The state has documented a 32 percent drop in the rate of Alaska children born with fetal alcohol syndrome. A state health official is attributing the decline largely to programs started under a multi-year, $29 million grant former U.S. Sen. Ted Stevens obtained in a 2000 congressional earmark.
The state used the money for both prevention and treatment of fetal alcohol syndrome, which occurs if a mother drinks during pregnancy. The state launched a multi-media campaign to educate people, and set up teams around the state to work with fetal alcohol kids.
"It did turn the corner," Diane Casto, a manager in the state Division of Behavioral Health, said of the Stevens money. "What we know about prevention ... you need to get the message out strongly, consistently, over and over again. It gave a good kick-start."
Fetal alcohol syndrome results in mental retardation, delayed physical growth and distinct facial features such as small eyes. Some children do not develop the full syndrome, but suffer from one or more elements of it, and are said to have fetal alcohol spectrum disorders.
Children are diagnosed by age six. The findings the state published this week cover those born between 1996 and 2002, and diagnosed by 2008. During that time, the rate of FAS births dropped from about 20 per 10,000 births in Alaska to 13.5. The trendline shows a steady decline through the years.
The actual number of children born with fetal alcohol syndrome was 20 in 1996, and 13 in 2002, said Janine Schoellhorn, a state epidemiologist.
Many more children were born from 1996 to 2002 and reported to have the alcohol spectrum disorders -- an average of 180 per year, said Schoellhorn. However, in the most recent year studied, that declined to 130, she said.
Even changing the outcome for one child makes a difference, Casto said. The lifetime care for a person with fetal alcohol syndrome is estimated at $4 million, she said. "If we prevent one birth, we reduce the cost for our service delivery system, for developmental disability care."
The decline in the rate of fetal alcohol births was all due to a reduction in cases among Alaska Natives, Schoellhorn's report says. The rate of non-Native FAS births did not drop.
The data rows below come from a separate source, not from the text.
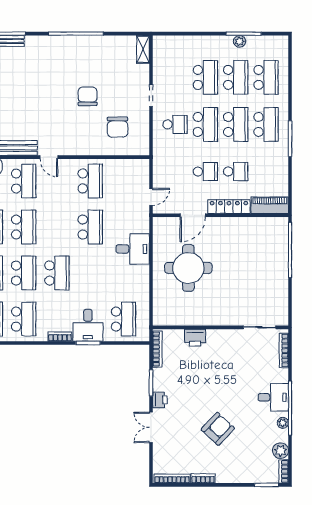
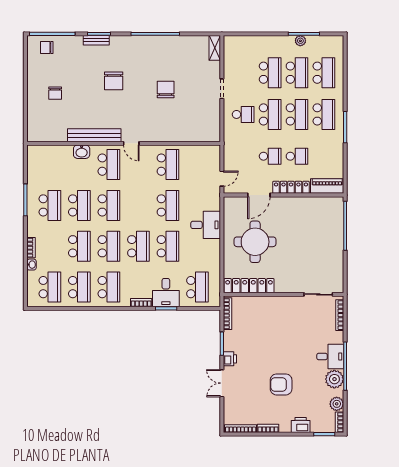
chair: (117, 127) -> (114, 81), moved
school desk: (90, 273) -> (168, 246), added
locker: (182, 317) -> (249, 286), added
printer: (195, 338) -> (301, 425), moved, turned 180
plant: (283, 423) -> (334, 379), width x1.88, depth x1.88
armchair: (218, 429) -> (281, 384), turned -133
It's not clear why that's the case, she said.
Casto said she believes Alaska Native health organizations have strongly emphasized screening and intervention for pregnant women and women of child-bearing age.
"They have recognized it as a huge problem. They are making an active and forceful effort to intervene."
When spending the federal money, the state tried to build programs that could be sustained after the grant ended in 2006, Casto said.
In some measure, it achieved that, she said.
One goal was to change attitudes toward drinking during pregnancy by educating women, their friends and family, alcohol servers and medical providers about the threat of FAS. The state produced public service announcements, newspaper, radio and TV ads that some communities are still using, she said.
And attitudes have changed.
"At that time there were a lot of women who really didn't know it was not OK to drink during pregnancy," she said.
There were also some doctors would tell pregnant women it was OK to drink in moderation, she said.
But each person is affected differently by alcohol, and where some fetuses might not be harmed, others could, Casto said. "My belief and the belief of the state of Alaska is, why would you take a chance?"
Another goal with the federal grant was to establish diagnostic teams with members who could do psychology, speech, language and motor skills tests, for example, she said.
Ten such teams still exist around the state, including in Anchorage, Juneau, and the Bethel region, she said. They are supported by new annual state funding of nearly $600,000. There were more teams started under the grant, but the ones that folded never really took hold, Casto said.
The state administration is hoping to get an additional $500,000 for substance abuse treatment for pregnant women in the budget currently under debate in Juneau, Casto said.
Meantime, the state will continue to check the trend for fetal alcohol syndrome rates every year, said Schoellhorn.